Möglichkeiten wachsen

Das, was mit Apps möglich ist, wird mit der Hardware weiter wachsen. Es gibt mittlerweile einige tausend Apps für den Bereich Diabetes. Trotzdem scheint keiner der Beteiligten so richtig zufrieden zu sein. Die Diabetiker haben noch nicht die Lösung ihres dringendsten Problems gefunden: nämlich mit einem Minimum an Aufwand im Alltag ein nahezu normales Leben führen zu können, ohne von Folgeerkrankungen bedroht zu sein.

Genauso wenig sehen die Kostenträger ihr Hauptmotiv befriedigt: Kosteneinsparungen, insbesondere kurzfristig. Dass die Welle chronischer Erkrankungen, die auf uns zurollt, das System der gesetzlichen Krankenversicherung sprengen könnte, ist vielen Verantwortlichen bewusst. Welche Rolle moderne Medien und Apps in diesem Zusammenhang spielen könnten – wen von den Entscheidungsträgern bei den Kostenträgern interessiert das wirklich?

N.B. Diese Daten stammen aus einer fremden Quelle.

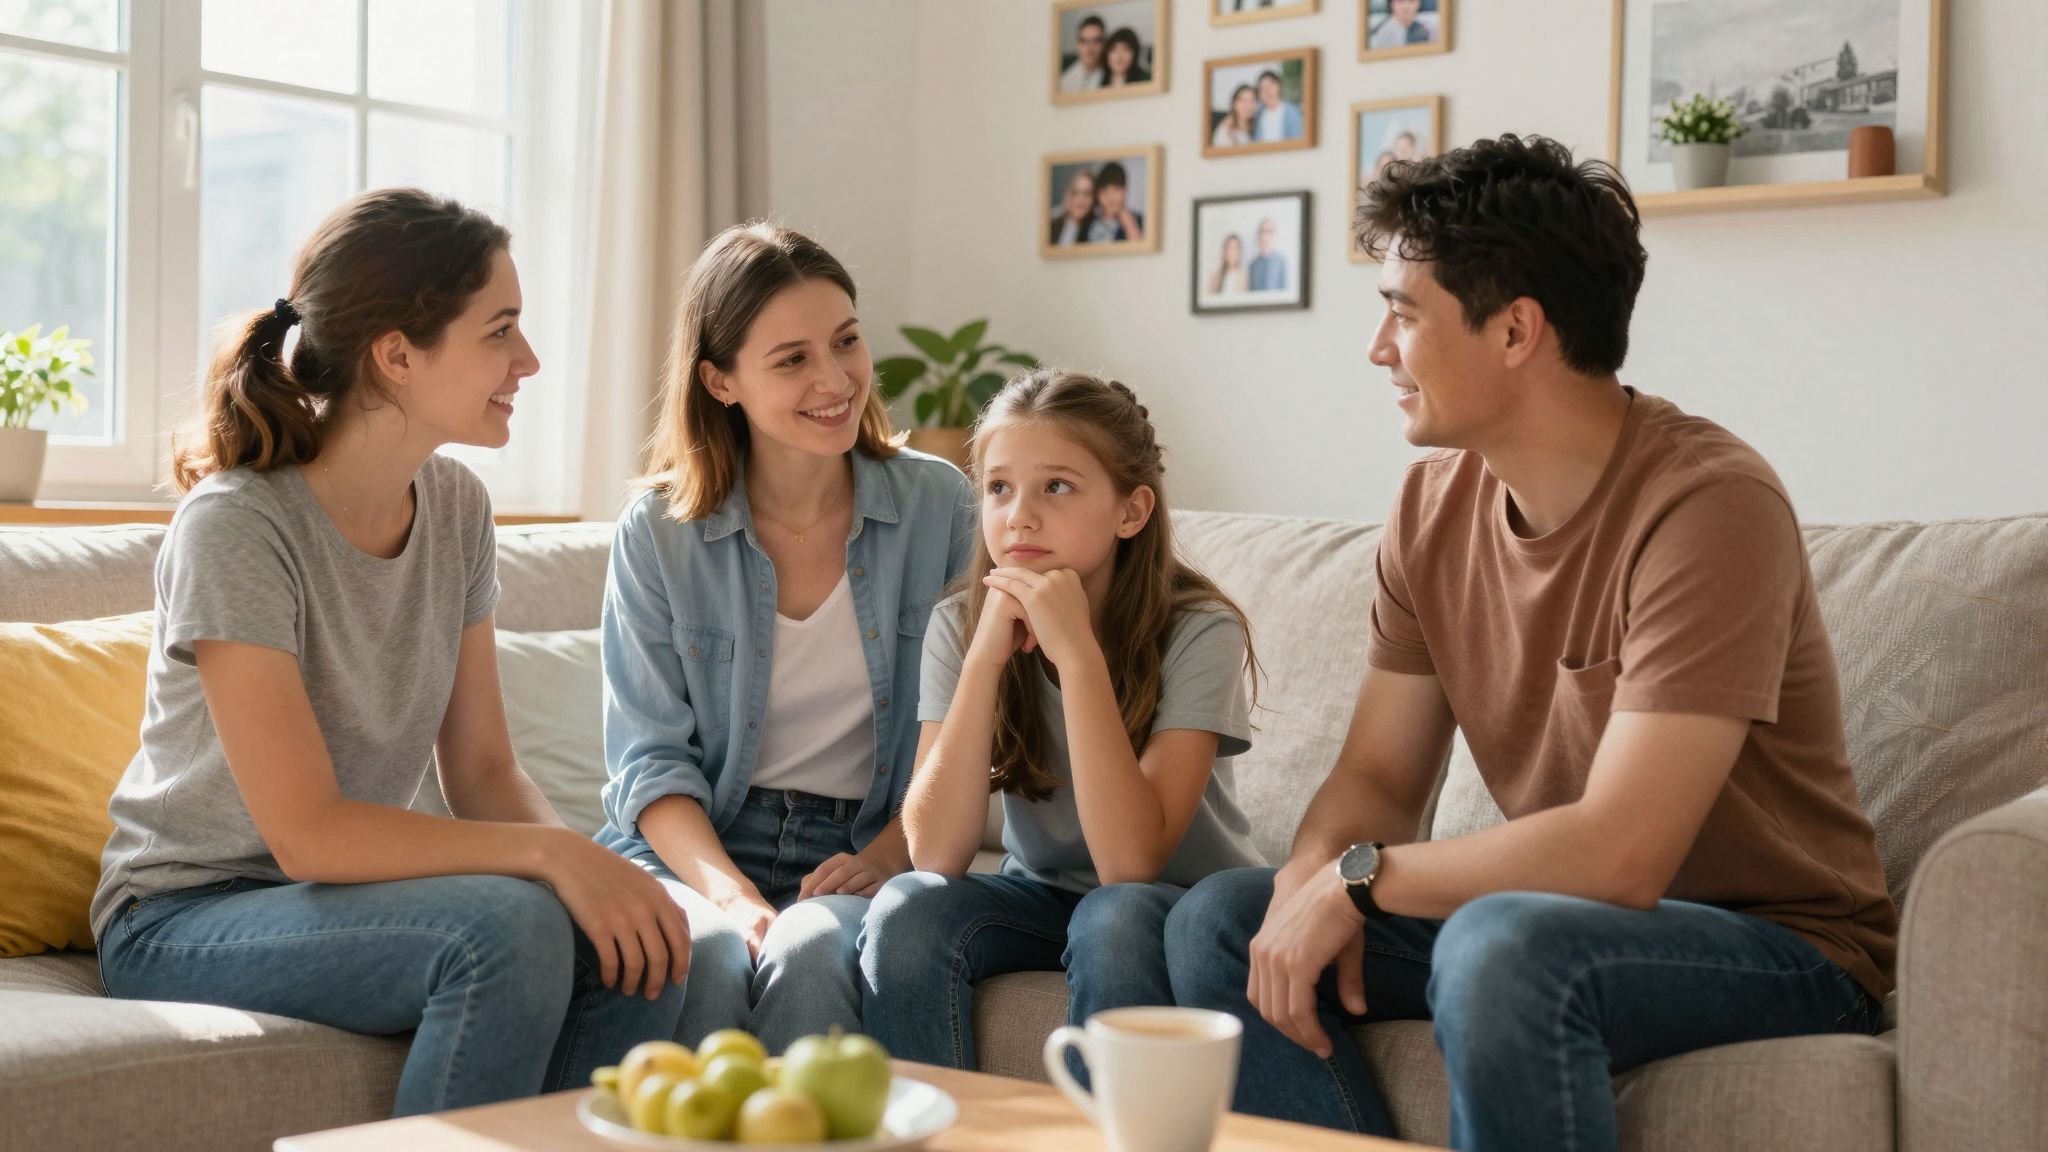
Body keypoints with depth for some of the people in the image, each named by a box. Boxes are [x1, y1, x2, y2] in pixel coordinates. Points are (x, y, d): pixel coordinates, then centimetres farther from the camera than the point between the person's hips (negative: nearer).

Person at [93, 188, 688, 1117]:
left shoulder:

Das Interesse an Health-Apps, und damit auch Diabetes-Apps, hat deutlich zugenommen. Ziel ist, mit Hilfe von Apps Prozesse und Verhaltensweisen so zu beeinflussen, dass die zu erwartenden Kostenanstiege im Gesundheitswesen abgeschwächt werden. Dieses Motiv ist z. B. in den USA dominierend. Im europäischen Raum mit seinen anders strukturierten Gesundheitssystemen kann den Patientenbedürfnissen ein größerer Spielraum gewährt werden – und das ist auch nötig, wenn eine App wirklich erfolgreich sein soll.

Fazit

Im Juni 2014 gab es mehr als 1.200.000 Apps, davon waren etwa 60.000 medizinische Apps. Welchen Spielregeln Apps national und international unterliegen, ist völlig unklar. Jeder, der die entsprechenden Kenntnisse hat, kann eine Anwendung programmieren und in einem Portal einstellen. Das Interesse an Health-Apps, und damit auch Diabetes-Apps, hat deutlich zugenommen. Die größte Zielgruppe für Diabetes-Apps sind die etwa 8 Millionen Menschen mit Diabetes in Deutschland. Das, was mit Apps möglich ist, wird mit der Hardware weiter wachsen.